━━━ Text ━━━
Thursday, April 28, 2011

Expo Line Signage Blues?

It may or may not be obvious that The Militant has an obsession with signage, but he was quite excited this past week upon doing his Militant Surveying missions that the under-construction Metro Expo Line has recently been sporting its 12-foot tall station pylon signs at several of its stops.

In addition to running test trains on the tracks, the installation of signage is one tell-tale sign that construction is nearing its end and the open-open-opening of the new 8.5 light rail line is imminent.

However, The Militant noticed something peculiar.

You see, nearly all Metro Rail stations sport these signs, comprised of a rectangular aluminum tower with the (M) logo and a colored wedge bearing the station name, with the color representing the rail line. Of course, this is not an exact science, as all of the (M) Purple Line stations still bear a red wedge, and transfer stations like Union Station and 7th Street/Metro Center lack them altogether (it seems that Metro doesn't know how to fit more than one color on the wedge for some reason...).

But even more peculiar is the wedge color of the new supposedly "Expo" Line: They're blue.

Now The Militant doesn't have a problem with the color blue, lifelong Dodger fan he is, but...as you can see from the picture above, they're the exact same shade of blue as the existing station signage as the (M) Blue Line (Okay they might look slightly different in the photos since they were taken at different times of the day, but trust The Militant on this one).
━━━ Exercise data ━━━
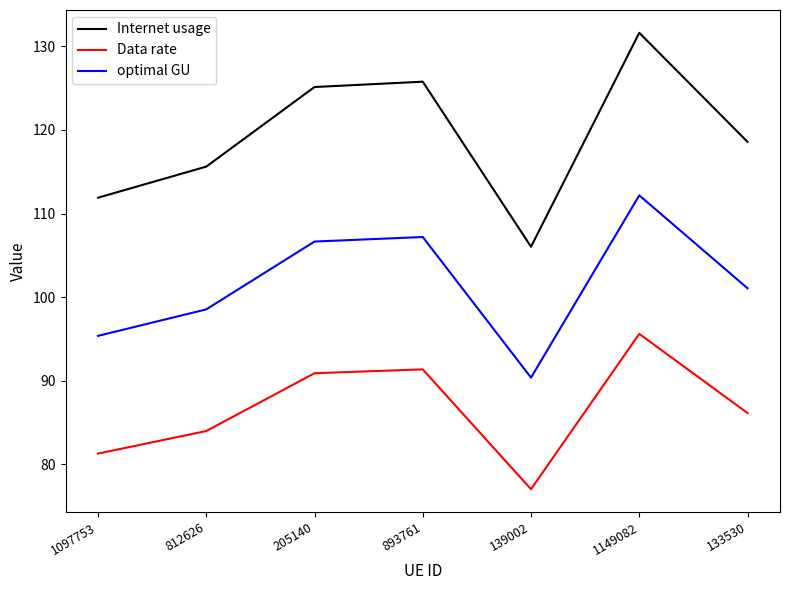

Count the number of data series in this chart.

3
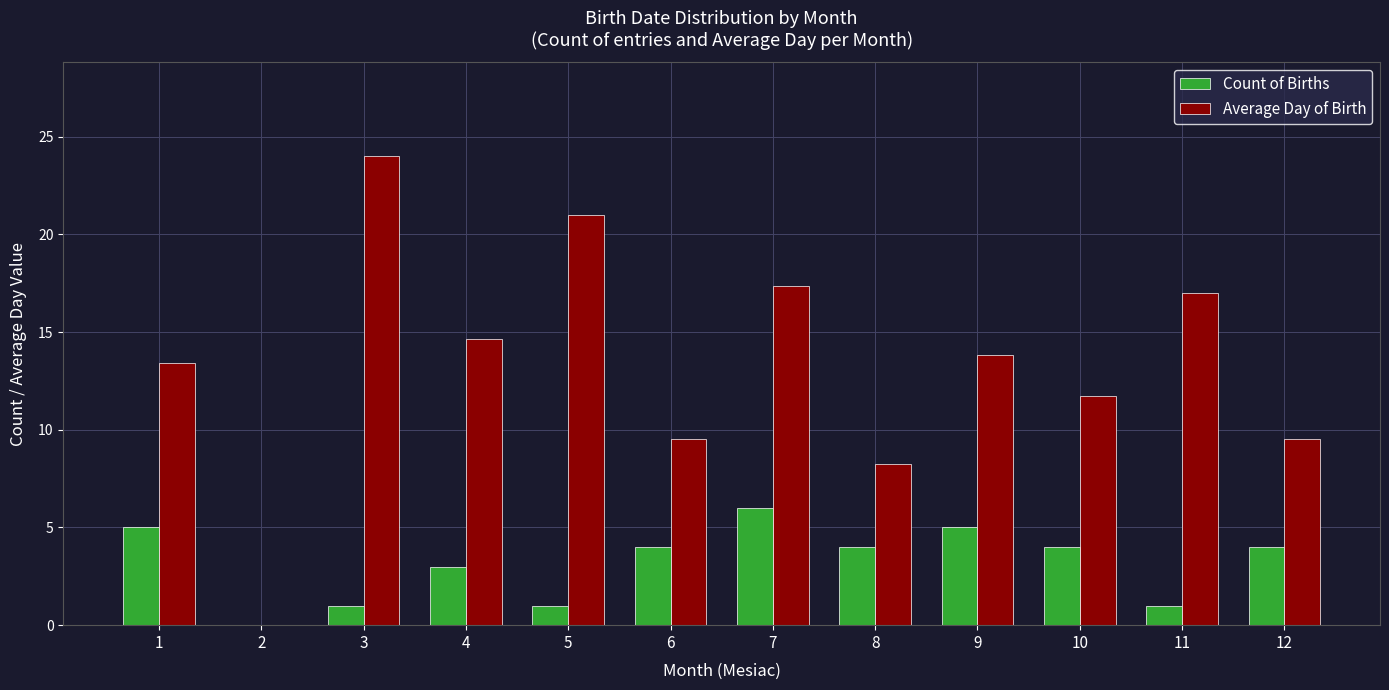

Read the Average Day of Birth value at 7.

17.3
━━━
• _Explore the material_:
A. According to the Expo Line signage post, how tall are the station pylon signs?
B. Please carry the Expo Line signage post forward from its final sentence.
The material above was taken from a different source than the text.

• _Answers to this exercise_:
A. They are 12 feet tall.

B.
Now we all know that "Expo" has nothing to do with color (unless you're referring to these things), but many iterations of Expo Line imagery have used the color teal or aqua. The official website of the line even sports this color in some of the graphics.

But this shade of blue is clearly not teal/aqua. There is no green mixed in. The Expo Line photo on the left shows the station pylon (plastic wrap still intact, gotta love it) for the Crenshaw station. The Blue Line photo on the right shows the Compton station pylon. They look like the same line, riiiiight?

Of course, the new line will share some trackage and two stations with the Blue Line.

So perhaps, there really is no Expo Line. This is a Blue Line extension. It certainly was one when it was originally planned in the early 1990s:
(Click to see sharper-resolution version of this image)
This image, scanned from the October, 1992 Final Environmental Impact Report of the "Exposition Park Branch Line Rail Transit Corridor Route," depicted a 1.8-mile branch of the (M) Blue Line that veered off Washington and Flower, and headed south on Flower and west on Exposition until Vermont Avenue.

There were stations planned at 23rd Street, Jefferson Blvd and Vermont Avenue, with an optional station by the USC campus. Because of the 110 freeway offramp and possible interference by the Los Angeles Marathon route that used to go through the area, an underground section was planned between the Jefferson and USC stations. Sound familiar?

That line was originally planned to open in 1996, with an extension into the Westside a possibility that would require further study blahblahblah.

Eventually, as you know, that became the line that is being finished today, which may or may not open this November.

So there you go, friends. The Expo Line. Except, there really is no "Expo Line." It's really an extension of The Blue Line. The signs tell all.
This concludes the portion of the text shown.